Why you need physical storage space for your videos

There are several reasons to start and continue to compile a collection of videos. The reasons can be personal like family, business, and simply personal interests like music, DIY, or just about anything.

You want to keep a video record of your children so you can enjoy them when they are older and harass them with videos when they were children. One of the great joys of being a grandparent is sharing videos of your grandchildren’s father or mother with your grandchildren when they were the same age as your grandchildren.

All businesses need a video library. You pay for video for your ad campaigns on your web site and social media pages. These videos are valuable commodities that do not necessarily have a predetermined shelf life.

You want to keep the videos so you can use them again at the appropriate time and save your company some money. Video ownership definitely needs to be a part of your contract with the company that makes your videos.

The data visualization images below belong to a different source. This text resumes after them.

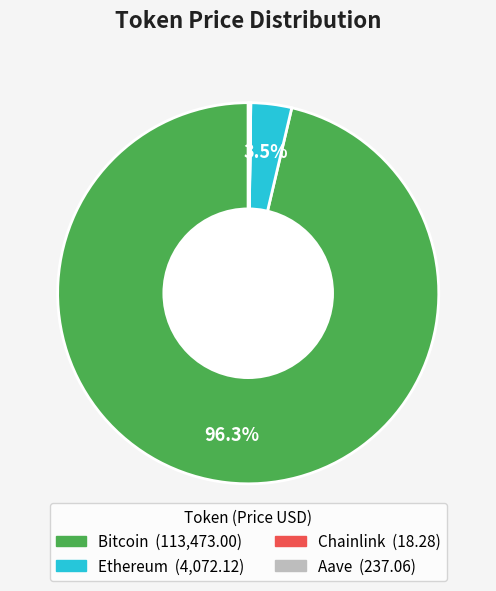

What is the largest slice in the pie chart?

Bitcoin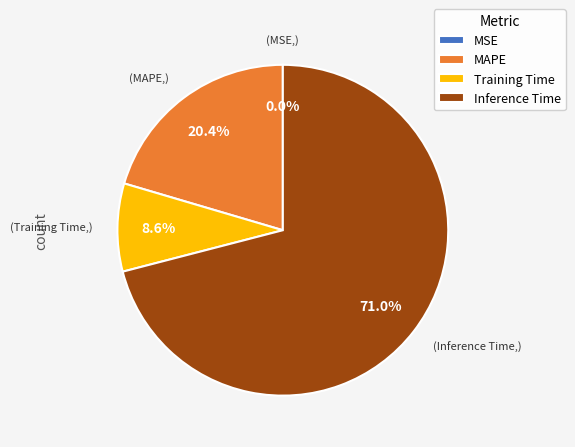

Is there any slice that represents more than half of the pie?

Yes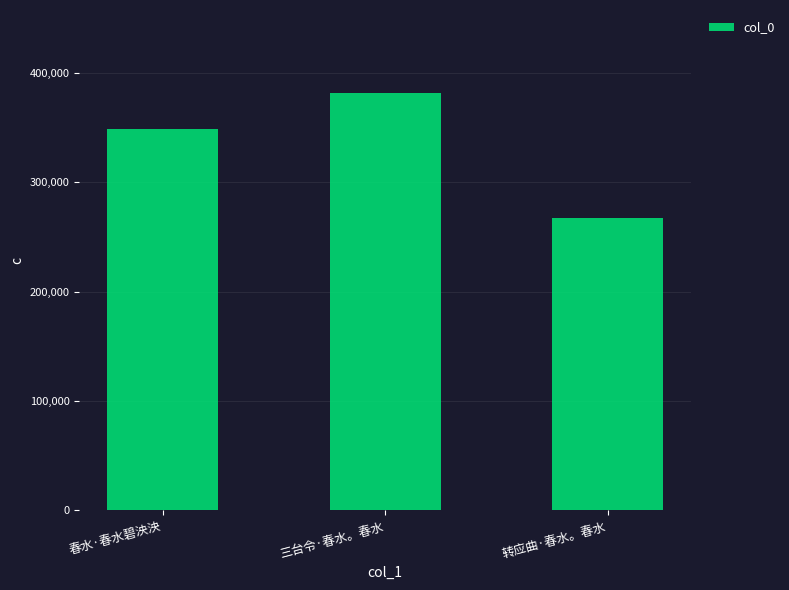

What is the label of the 2nd bar from the right?

三台令·春水。春水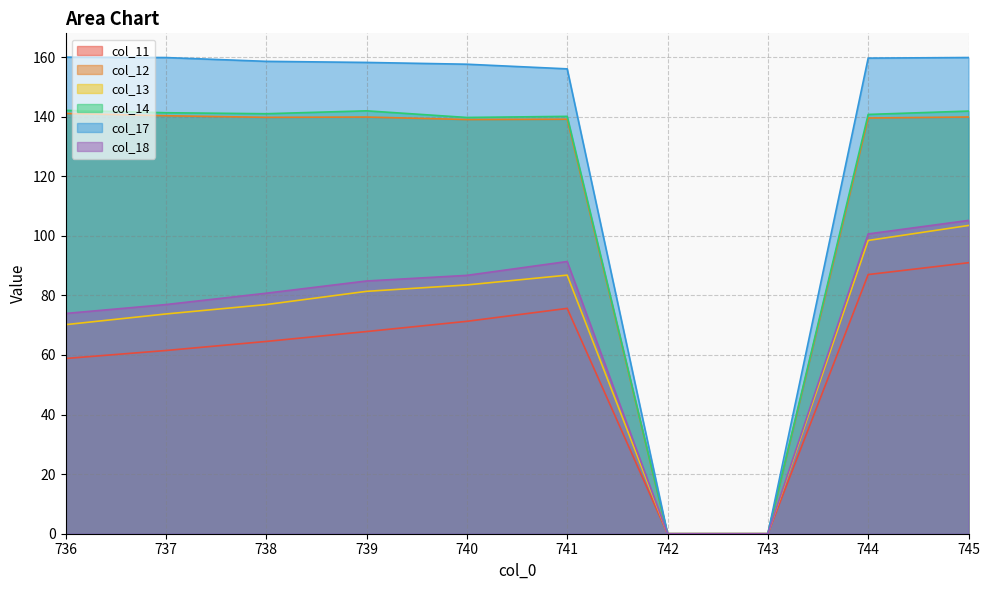

True or false: col_18 has a value of 38.5 at 737.

False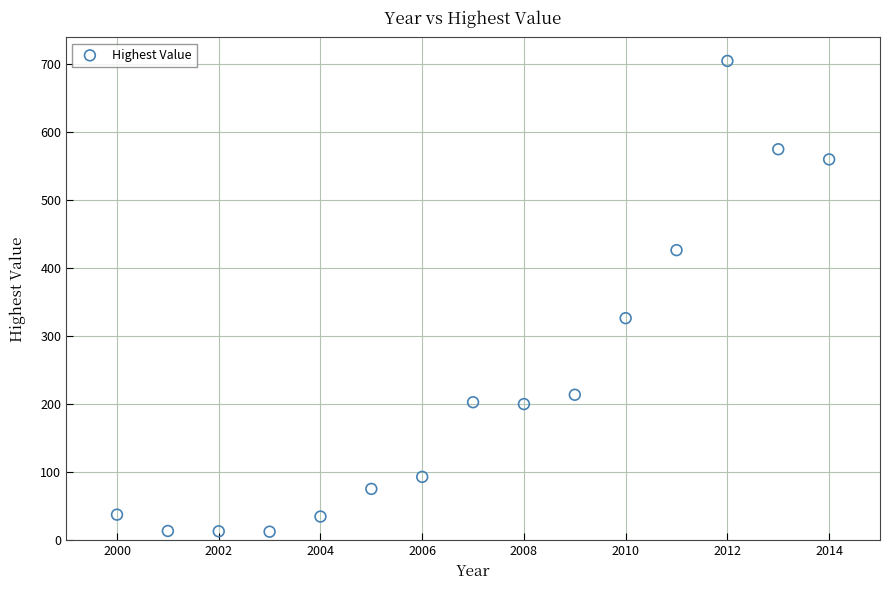

What is the range of X values (max minus min)?

14.0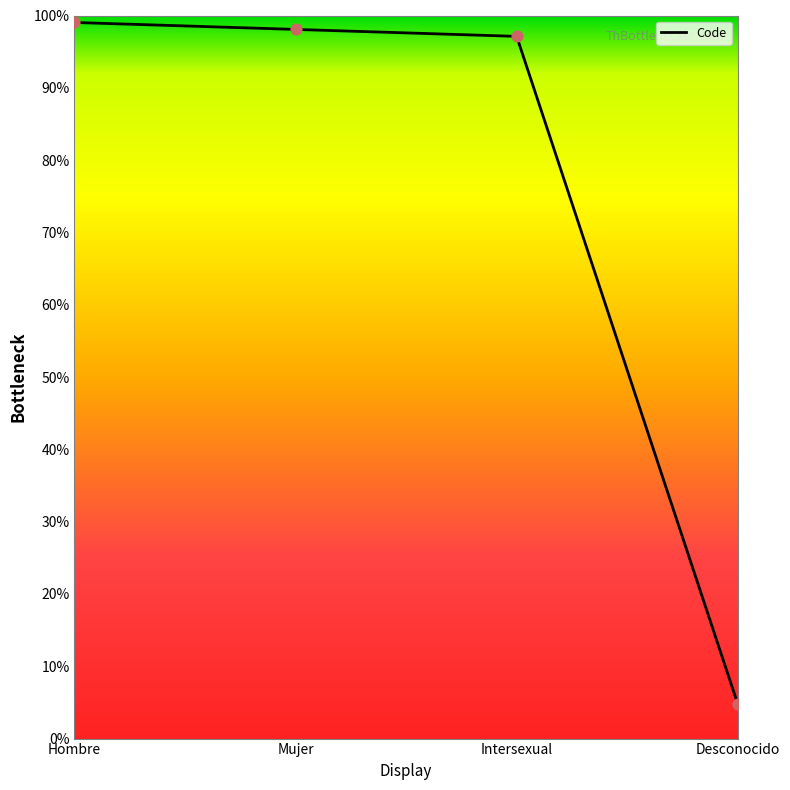

What is the ratio of the value at Intersexual to the value at Mujer?

1.0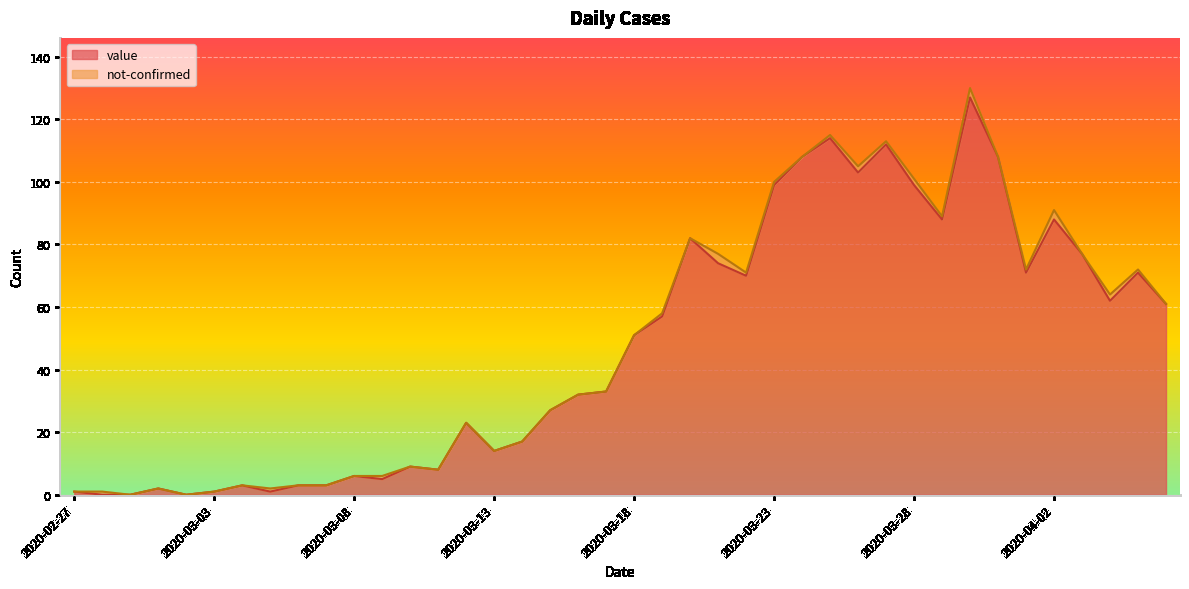

What is the maximum value for value?

127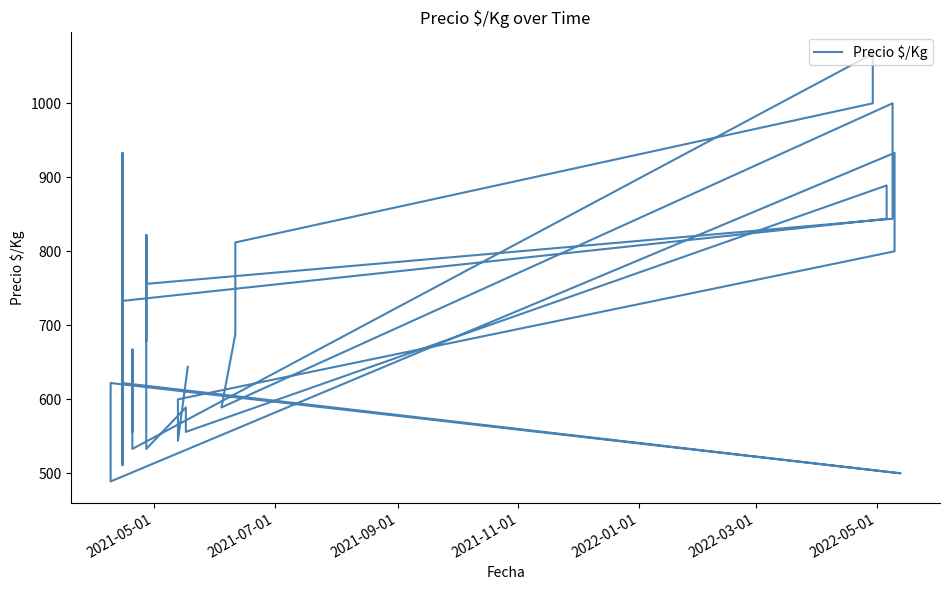

What is the minimum value shown in the chart?

489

A number of companies have made a business out of collecting videos and selling the use of the videos to news organizations, bloggers, and businesses. Hammond Video is one example. Getty Images is an example of how video collectors and collections can be a timeless source of income to a company or individual.

Some topics in news, science, and most of life are basically timeless. Parenting, war, politics, nature, and space travel are just a few examples that are timeless. A journalist or blogger can search your database for appropriate videos from the past and you get paid just for having the videos resident in a secure and “eternal” storage system.

Personal interests are the major reason that you want to develop your own video collection. Just saving the videos to your web browser is not the best thing for your personal interests. Videos come and go on YouTube and all the other video sites so you need to have secure storage that is external to the internet and not subject to the decisions made by Google or any other company.

One example may help you understand. Suppose you have a vintage car that you work on and maintain to show or just for the ego trip an old car is. You are not the only person in the world that owns that same car. Many experts and amateurs post videos that teach you how to make repairs and improvements that you do not know how to do.

Storing your library of auto repair videos only on your browser is a certain way to lose something that you need and value. Companies go out of business and their videos disappear. If an amateur dies they may have a will that expunges all their videos from the net.

Storing your auto repair videos on a stick, DVD, or CD prevents you from losing what you need to enjoy your old car.

The same ideas apply to music videos, any type of performance videos, television clips, news videos that document a world changing event, and family films that you may store on the net.

Storing videos on a physical device prevents you from losing what you need or love. Even storage in the “cloud” is not safe from a decision by a major ISP to change video programs. You can still have the video but then you just cannot watch it. Physical storage prevents this problem.